→ **本文**:
★ ★ ★ ★ ★ ★ ★

CoInitializeSecurity を使用したプロセス全体のセキュリティの設定

CoInitializeSecurity 関数を使用すると、アプリケーションのセキュリティをプログラムで設定することで、複雑なセキュリティ シナリオを制御できます。 このトピックでは、CoInitializeSecurity を使用するシナリオについて説明し、その使用方法について詳しく説明します。

CoInitializeSecurity を使用して、プログラム内でプロセス全体のセキュリティを設定する理由はいくつかあります。 たとえば、dcomcnfg.exe を使用してアプリケーションの認証レベルとアクセス許可を設定できますが、コンピューターの既定の偽装レベルが、プロセスに必要なレベルではない可能性があります。 プロセスに対してこの設定を変更する唯一の方法は、CoInitializeSecurity を呼び出す方法です。

Schannel セキュリティ プロバイダーを使用する場合は、CoInitializeSecurity の呼び出しで認証サービスとして指定する必要があります。

プロセス全体のセキュリティをプログラムで設定するもう 1 つの一般的なシナリオは、プロセス全体に既定のセキュリティを設定したいが、そのプロセス内に特別なセキュリティ要件を持つインターフェイスを公開する 1 つ以上のオブジェクトがある場合です。 この場合は、CoInitializeSecurity を呼び出してプロセスのセキュリティを設定し、COM がほとんどのセキュリティ チェックを処理できるようにします。また、他のメソッドを呼び出して、特別なセキュリティ ニーズを持つオブジェクトのセキュリティを設定できます。 これらのメソッドと関数の呼び出しについては、「インターフェイス プロキシ レベルでのセキュリティの設定」を参照してください。

アプリケーションに、時間帯に応じて特定のグループに異なるオブジェクトへのアクセスを許可するなど、非常に特殊なセキュリティ要件がある場合は、すべてのセキュリティをプログラムで処理し、COM による自動チェックがまったく行われないようにすることをお勧めします。 これを行うには、CoInitializeSecurity を呼び出し、dwAuthnLevel パラメーターを none に設定し、pVoid パラメーターを NULL に設定する必要があります。 独自のセキュリティ パッケージがある場合は、pAuthnSvc パラメーターに登録する必要もあります。 その後、「インターフェイス プロキシ レベルでのセキュリティの設定」で説明されているプロキシ レベルのインターフェイスと関数の呼び出しを使用して、独自のすべてのセキュリティをプログラムで処理できます。

★ ★ ★ ★ ★ ★ ★

→ **提供情報**:

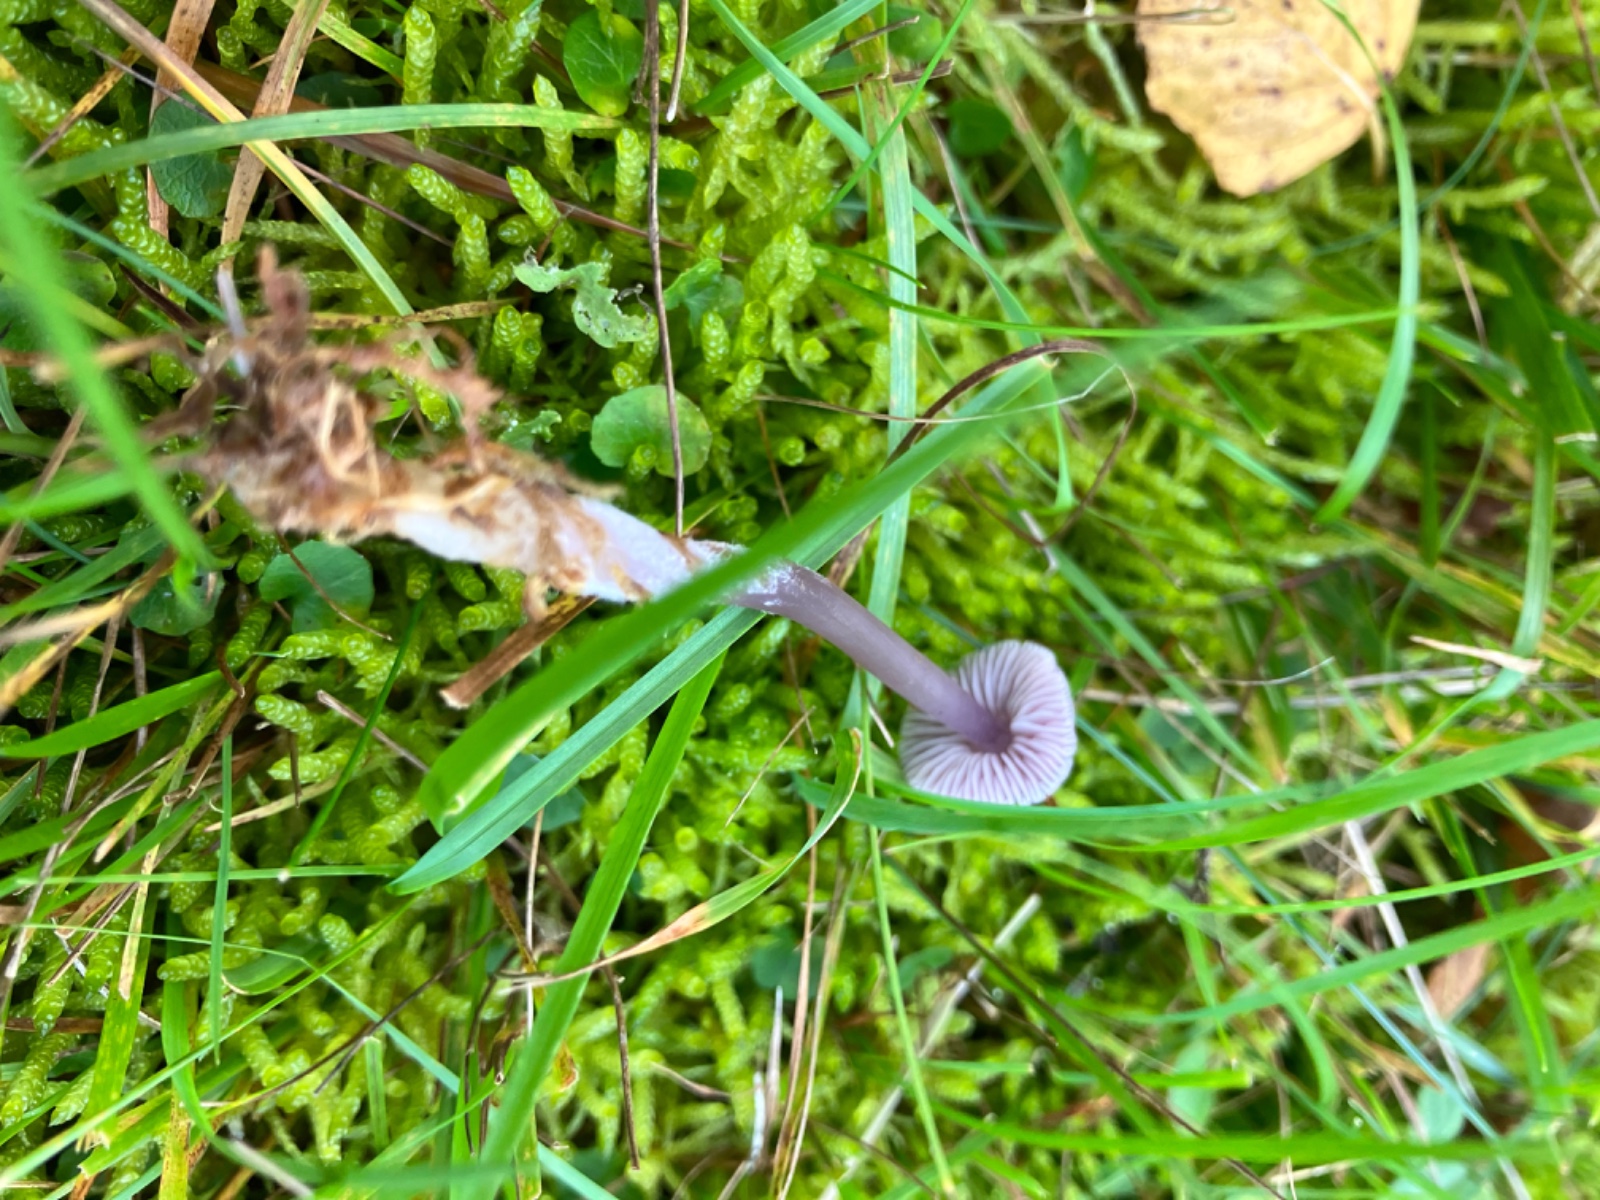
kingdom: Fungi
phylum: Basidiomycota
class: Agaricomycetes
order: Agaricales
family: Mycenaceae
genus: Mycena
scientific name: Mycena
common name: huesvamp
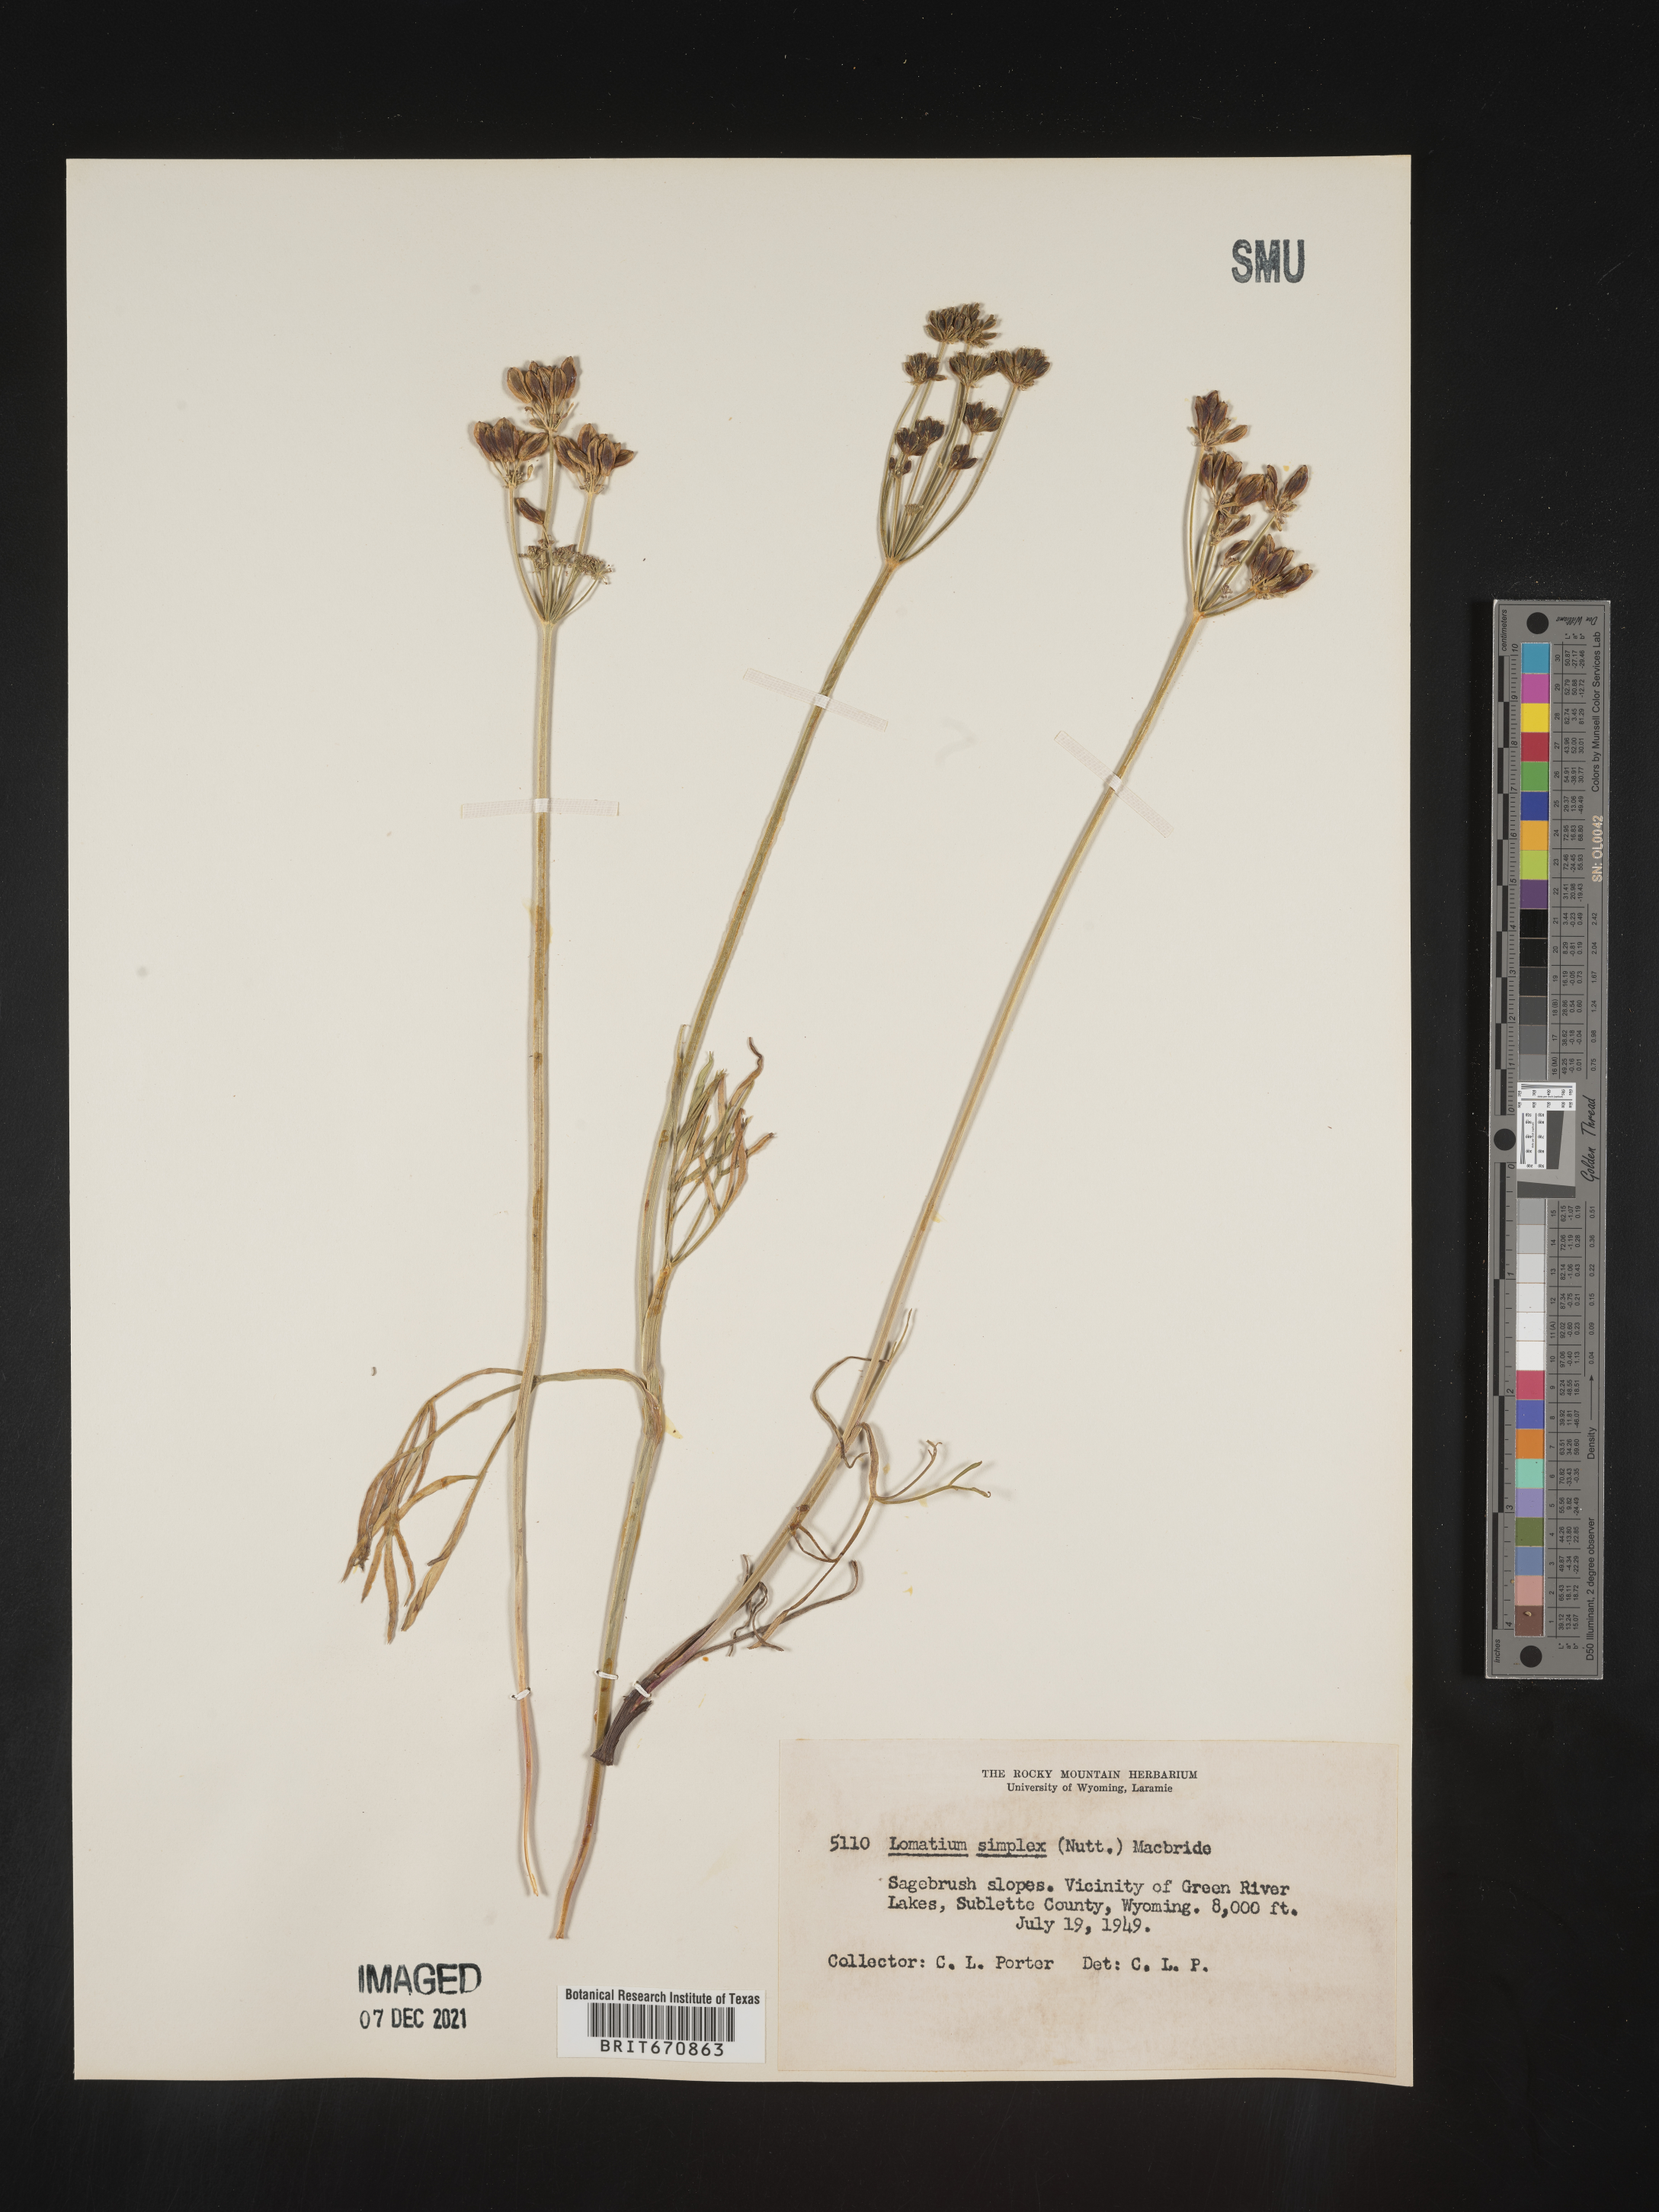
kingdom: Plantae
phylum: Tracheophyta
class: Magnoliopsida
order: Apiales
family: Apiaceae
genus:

★ ★ ★ ★ ★ ★ ★

→ **課題**:
本文の「CoInitializeSecurity を使用したプロ」から「これらのメソッドと関数の呼び出しについては、「インターフェイス プロキシ レベルでのセキュリティの設定」を参照してください。」までの部分(「これらのメソッドと関数の呼び出しについては、「インターフェイス プロキシ レベルでのセキュリティの設定」を参照してください。」を含む)を、「偽装レベル」を「権限借用レベル」に置き換えた形に更新して示してください。 本文だけを手がかりにしてください。

→ **解答例**:
CoInitializeSecurity を使用したプロセス全体のセキュリティの設定

CoInitializeSecurity 関数を使用すると、アプリケーションのセキュリティをプログラムで設定することで、複雑なセキュリティ シナリオを制御できます。 このトピックでは、CoInitializeSecurity を使用するシナリオについて説明し、その使用方法について詳しく説明します。

CoInitializeSecurity を使用して、プログラム内でプロセス全体のセキュリティを設定する理由はいくつかあります。 たとえば、dcomcnfg.exe を使用してアプリケーションの認証レベルとアクセス許可を設定できますが、コンピューターの既定の権限借用レベルが、プロセスに必要なレベルではない可能性があります。 プロセスに対してこの設定を変更する唯一の方法は、CoInitializeSecurity を呼び出す方法です。

Schannel セキュリティ プロバイダーを使用する場合は、CoInitializeSecurity の呼び出しで認証サービスとして指定する必要があります。

プロセス全体のセキュリティをプログラムで設定するもう 1 つの一般的なシナリオは、プロセス全体に既定のセキュリティを設定したいが、そのプロセス内に特別なセキュリティ要件を持つインターフェイスを公開する 1 つ以上のオブジェクトがある場合です。 この場合は、CoInitializeSecurity を呼び出してプロセスのセキュリティを設定し、COM がほとんどのセキュリティ チェックを処理できるようにします。また、他のメソッドを呼び出して、特別なセキュリティ ニーズを持つオブジェクトのセキュリティを設定できます。 これらのメソッドと関数の呼び出しについては、「インターフェイス プロキシ レベルでのセキュリティの設定」を参照してください。